◆ **Assigned task A**
In the homogenization passage, from "We compared the analytical" to "full model (2).", swap "invasion speed" for "spreading speed" and reproduce the result.
◆ **Assigned task B**
Answer these from the passage on homogenization and numerical solutions:
(i) With and without what were the two patchy environment scenarios considered?
(ii) Besides interface conditions (26) and (28), what boundary conditions were used to solve equation (2)?
(iii) In terms of what quantity was the model recast for the numerical scheme?
◆ **Assigned task C**
Carry on the passage on homogenization and numerical solutions, starting after its final sentence.

We compared the analytical homogenization results to numerical solutions for the two patchy environment scenarios described above (with and without periodicity at the fast scale). Specifically, we compared the leading order solutions and corresponding invasion speed approximations obtained through the homogenization analysis to those obtained through numerical solution of the full model (2).

For the full numerical solutions, the RDA equation (2) was solved with interface conditions (26) and (28) and periodic boundary conditions. For this, the model was recast in terms of the dynamic level, and a second-order implicit method was used to solve the resulting partial differential equation. This approach simplifies the numerical scheme by taking advantage of the continuity and continuous differentiability of the dynamic level at the interfaces. When solution comparisons were made, numerical solutions of the homogenized model (11) were obtained using a similar second-order implicit method.

◆ **Data excerpts**
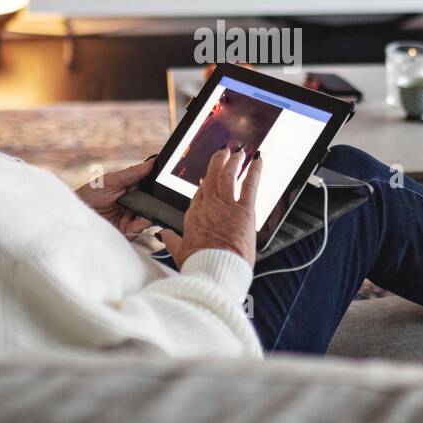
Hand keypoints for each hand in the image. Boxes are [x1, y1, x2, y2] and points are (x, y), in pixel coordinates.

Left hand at [76, 155, 156, 235]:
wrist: (77, 218)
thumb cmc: (88, 197)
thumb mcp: (110, 181)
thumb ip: (131, 173)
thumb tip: (151, 163)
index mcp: (129, 186)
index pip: (148, 182)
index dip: (157, 179)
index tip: (165, 175)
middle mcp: (133, 201)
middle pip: (152, 197)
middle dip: (157, 195)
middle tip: (162, 192)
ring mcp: (132, 215)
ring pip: (150, 211)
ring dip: (152, 209)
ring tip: (152, 205)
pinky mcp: (130, 229)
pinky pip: (143, 225)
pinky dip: (145, 221)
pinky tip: (144, 217)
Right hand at [157, 146, 261, 269]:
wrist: (215, 271)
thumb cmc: (199, 264)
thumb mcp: (179, 252)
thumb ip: (171, 240)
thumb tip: (163, 234)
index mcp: (194, 215)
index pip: (200, 193)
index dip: (205, 183)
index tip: (207, 177)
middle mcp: (209, 205)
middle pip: (213, 177)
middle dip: (218, 162)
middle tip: (223, 152)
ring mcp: (226, 205)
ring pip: (229, 175)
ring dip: (234, 162)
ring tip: (239, 153)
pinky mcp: (244, 210)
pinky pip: (250, 184)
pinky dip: (255, 171)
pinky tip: (259, 160)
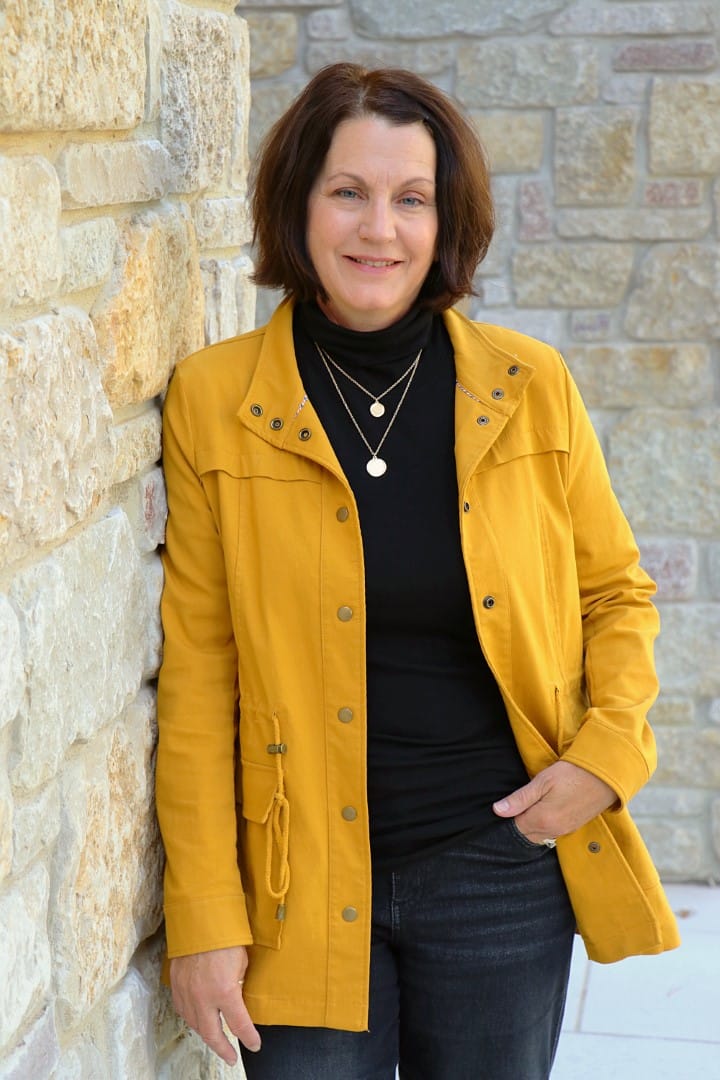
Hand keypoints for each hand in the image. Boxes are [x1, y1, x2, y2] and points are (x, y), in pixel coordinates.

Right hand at [170, 945, 260, 1064]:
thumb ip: (239, 985)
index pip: (239, 1025)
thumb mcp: (242, 963)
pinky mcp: (176, 985)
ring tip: (216, 1041)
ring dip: (206, 1035)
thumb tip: (239, 999)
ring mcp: (187, 993)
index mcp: (224, 992)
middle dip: (223, 1049)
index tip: (254, 1045)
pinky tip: (198, 1021)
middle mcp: (203, 998)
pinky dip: (192, 1020)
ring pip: (195, 1025)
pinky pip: (183, 1011)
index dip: (249, 1038)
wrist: (198, 919)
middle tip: (232, 1058)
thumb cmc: (225, 938)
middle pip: (212, 1034)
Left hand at [493, 760, 616, 843]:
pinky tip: (544, 810)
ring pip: (539, 836)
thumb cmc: (572, 774)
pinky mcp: (573, 828)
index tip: (507, 804)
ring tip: (530, 805)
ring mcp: (565, 831)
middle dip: (518, 824)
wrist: (604, 776)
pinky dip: (543, 826)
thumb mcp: (542, 781)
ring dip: (531, 825)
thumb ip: (519, 799)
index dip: (508, 816)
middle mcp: (553, 831)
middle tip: (518, 804)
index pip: (515, 827)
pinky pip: (551, 833)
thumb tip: (497, 810)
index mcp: (542, 820)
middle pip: (526, 835)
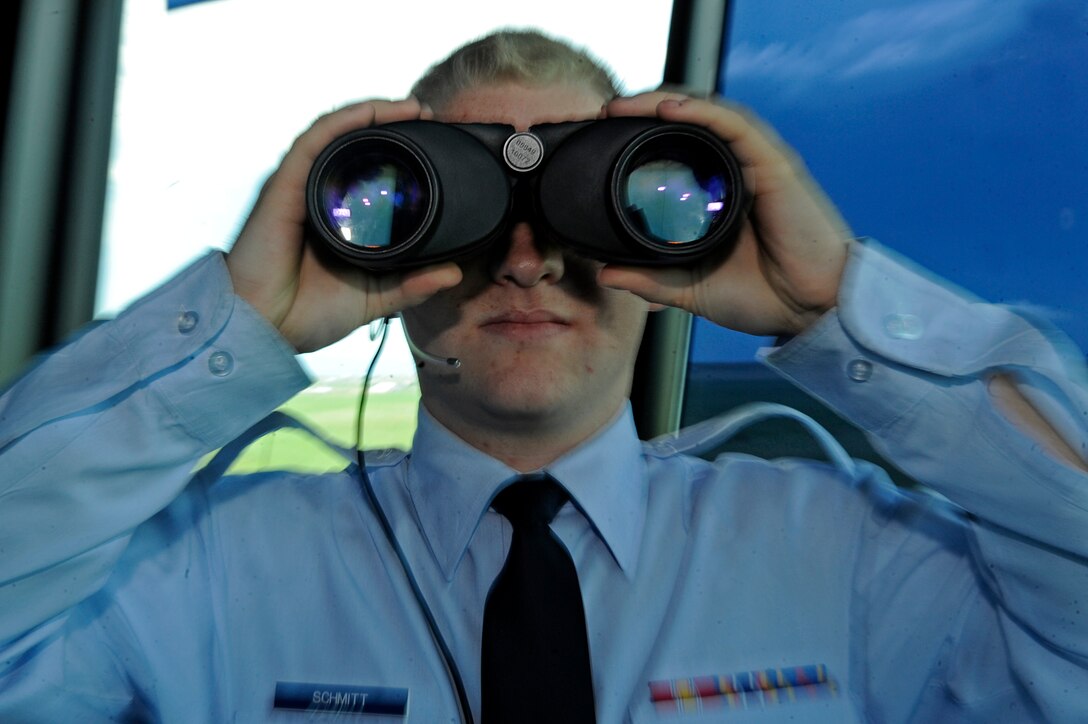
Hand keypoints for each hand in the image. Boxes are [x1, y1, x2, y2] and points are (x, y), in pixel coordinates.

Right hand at [226, 98, 461, 352]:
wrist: (267, 329)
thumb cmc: (306, 313)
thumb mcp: (374, 297)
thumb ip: (412, 285)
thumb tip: (453, 274)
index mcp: (335, 217)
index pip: (365, 169)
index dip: (396, 150)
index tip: (431, 142)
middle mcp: (316, 195)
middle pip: (352, 143)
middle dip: (388, 122)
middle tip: (426, 116)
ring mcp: (299, 188)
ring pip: (336, 133)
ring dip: (372, 113)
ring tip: (409, 108)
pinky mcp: (284, 186)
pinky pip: (315, 141)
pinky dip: (344, 122)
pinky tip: (371, 112)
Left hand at [598, 93, 852, 336]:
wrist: (811, 313)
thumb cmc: (764, 297)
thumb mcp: (692, 289)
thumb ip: (651, 280)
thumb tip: (606, 275)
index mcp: (720, 193)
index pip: (679, 146)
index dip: (642, 133)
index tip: (607, 133)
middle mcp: (738, 171)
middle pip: (689, 122)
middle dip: (646, 109)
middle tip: (608, 111)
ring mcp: (757, 164)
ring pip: (708, 114)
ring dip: (665, 102)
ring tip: (628, 104)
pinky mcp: (775, 166)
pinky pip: (735, 126)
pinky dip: (702, 112)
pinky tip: (670, 109)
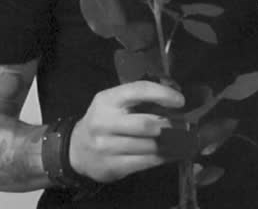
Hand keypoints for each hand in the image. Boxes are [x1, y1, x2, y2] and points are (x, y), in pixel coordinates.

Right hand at [69, 81, 184, 182]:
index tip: (180, 101)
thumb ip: (137, 101)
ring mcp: (106, 146)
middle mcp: (104, 122)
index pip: (138, 90)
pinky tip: (170, 154)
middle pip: (145, 124)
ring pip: (148, 146)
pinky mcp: (112, 166)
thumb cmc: (104, 122)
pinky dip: (162, 158)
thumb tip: (174, 103)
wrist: (76, 150)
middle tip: (181, 126)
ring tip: (181, 141)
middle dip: (167, 126)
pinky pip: (145, 162)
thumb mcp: (112, 104)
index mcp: (107, 100)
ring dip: (169, 144)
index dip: (162, 94)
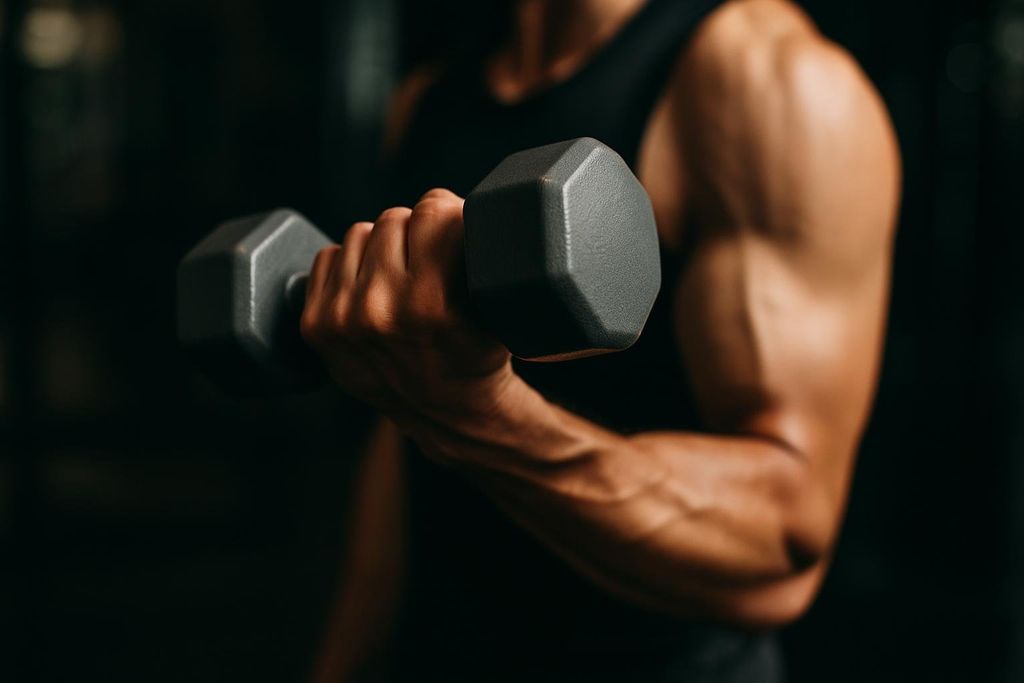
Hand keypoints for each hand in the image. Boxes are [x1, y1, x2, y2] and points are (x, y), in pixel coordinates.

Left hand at [300, 189, 512, 423]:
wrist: (445, 410)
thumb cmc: (477, 350)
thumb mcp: (495, 304)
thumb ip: (474, 248)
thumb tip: (446, 201)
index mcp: (433, 304)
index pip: (433, 209)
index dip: (450, 216)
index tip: (457, 233)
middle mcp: (382, 311)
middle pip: (396, 216)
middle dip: (417, 233)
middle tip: (432, 264)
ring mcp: (343, 320)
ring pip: (361, 231)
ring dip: (383, 247)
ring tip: (404, 279)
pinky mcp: (317, 325)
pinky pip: (329, 255)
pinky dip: (351, 266)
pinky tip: (375, 291)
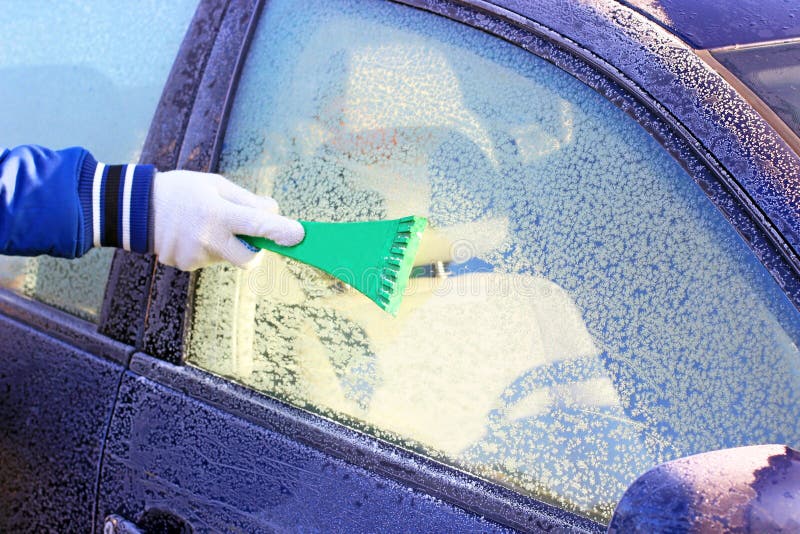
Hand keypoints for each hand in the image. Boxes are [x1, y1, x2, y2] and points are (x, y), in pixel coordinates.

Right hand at [151, 170, 303, 270]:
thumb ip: (247, 200)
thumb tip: (274, 212)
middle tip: (247, 233)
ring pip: (227, 257)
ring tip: (203, 223)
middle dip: (256, 251)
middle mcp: (208, 239)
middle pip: (249, 259)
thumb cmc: (182, 190)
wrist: (135, 208)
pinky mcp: (185, 265)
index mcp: (217, 213)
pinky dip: (208, 249)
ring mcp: (195, 256)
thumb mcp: (215, 184)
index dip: (281, 231)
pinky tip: (190, 233)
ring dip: (226, 244)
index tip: (298, 236)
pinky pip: (209, 260)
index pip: (257, 225)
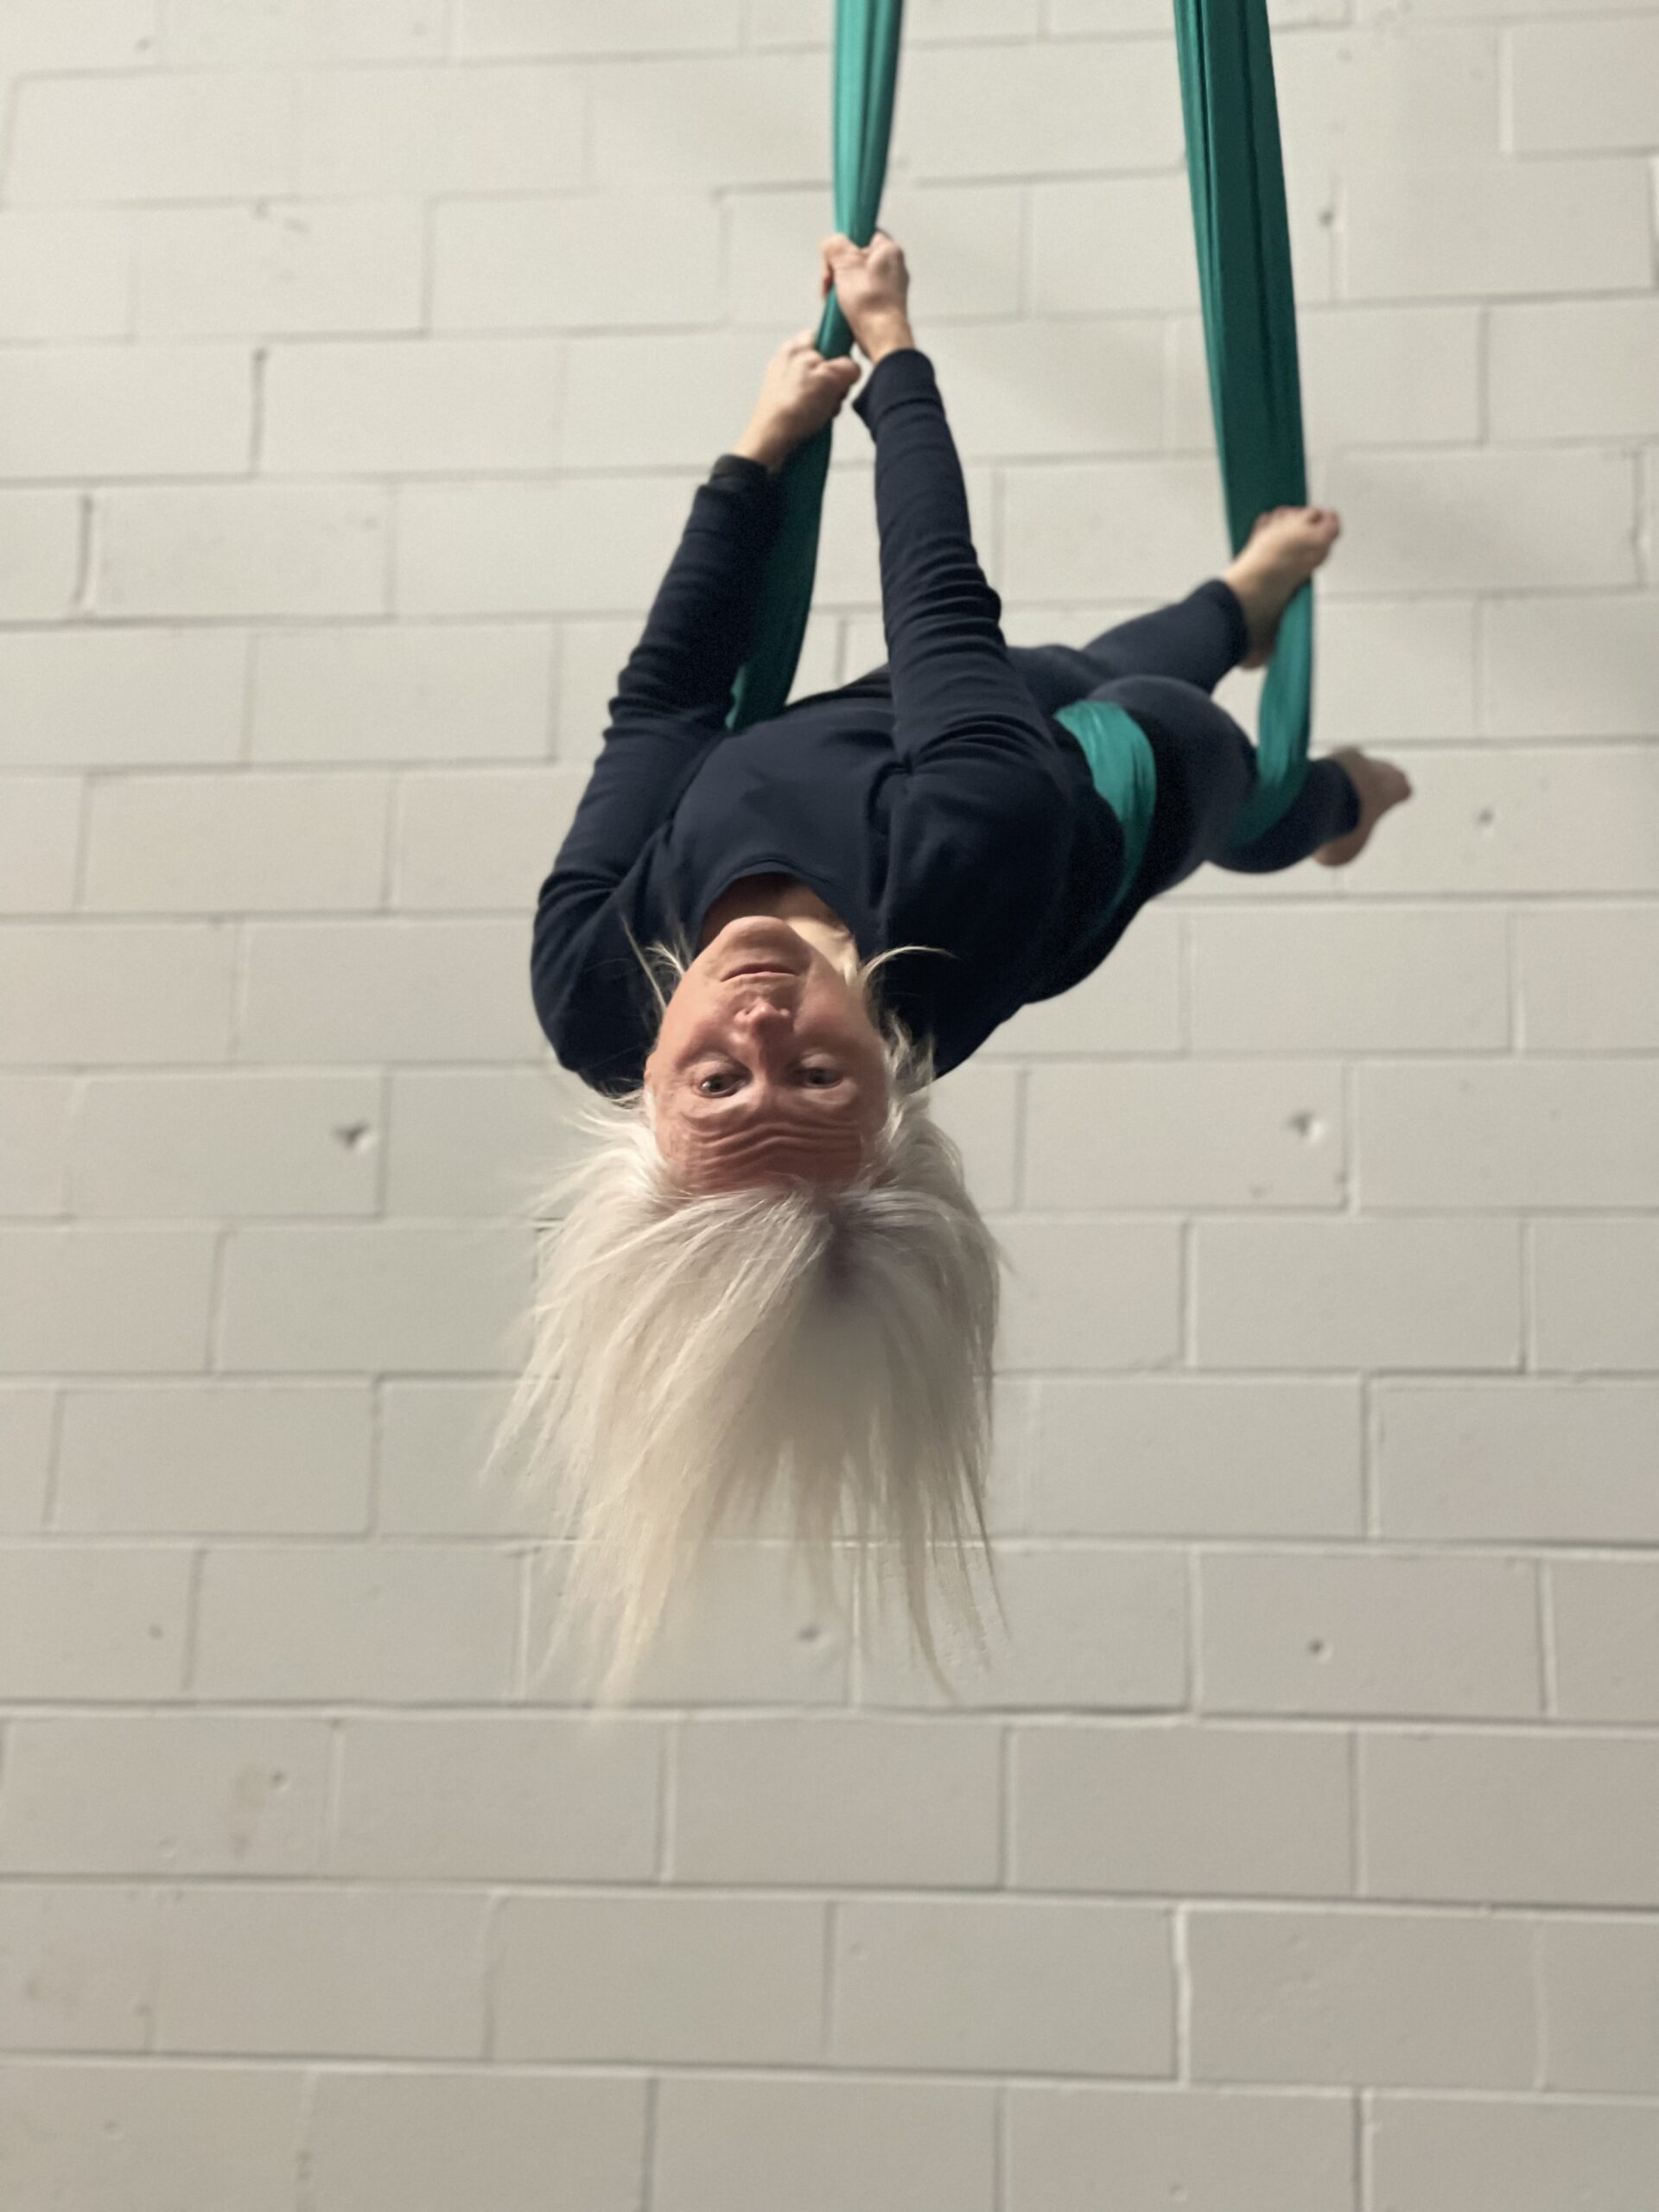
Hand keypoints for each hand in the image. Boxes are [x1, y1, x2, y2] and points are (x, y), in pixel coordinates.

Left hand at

◆ **Output A**
We compared the analytical homogenization results to numerical solutions for the two patchy environment scenarios described above (with and without periodicity at the fast scale). Specifically, we compared the leading order solutions and corresponding spreading speed approximations obtained through the homogenization analysis to those obtained through numerical solution of the full model (2).

◆ **Output B**
(i) Periodicity at the fast scale.
(ii) Periodic boundary conditions.
(iii) The dynamic level.

◆ **Output C**
6.1 Aperiodicity at the fast scale

In the first case, we simulated a random patchy environment at the fast scale by drawing patch-specific intrinsic growth rates (\(\lambda _i\)’s in (31)) from a probability distribution. Next, the advection velocities within sensing zones were set to be proportional to the difference in the patch-specific growth rates
$$\begin{aligned} c_i=\beta (\lambda _{i+1}-\lambda _i). \end{aligned}$$
If the value of \(\beta \) is positive, then movement in the sensing zone is directed toward patches with higher growth rates. The motility in patch i was set based on the intrinsic growth rate within the patch, with lower motility in patches with higher growth rates. There are many functional forms that may describe this relationship. The following was chosen, because it is able to caricature a variety of relationships:
$$\begin{aligned} \frac{1}{\eta _i}=\left( \frac{1/\eta _m+1/\eta _M}{2}\right) +\left( \frac{1/\eta _m-1/\eta _M}{\pi }\right) \;\arctan (a+b\lambda _i), \end{aligned}$$
where \(0<\eta _m\le \eta _M\), and \(b>0\). With this formulation, the motility approaches its maximum value, \(\eta _M\), as \(\lambda _i\) becomes large and negative, and it approaches its minimum value \(\eta _m\), as \(\lambda _i\) becomes large and positive. As a function of \(\lambda _i\), \(1/\eta _i\) is symmetric through its inflection point at \((a,(1/\eta _m+1/\eta _M)/2)\). The constant b is a shape parameter that determines the rate at which \(1/\eta _i\) changes with respect to \(\lambda _i\). If \(a=0\), and if the expected value of \(c_i\) is zero, then the expected value of \(c_i/\eta _i\) is 0, satisfying (3) in the long run.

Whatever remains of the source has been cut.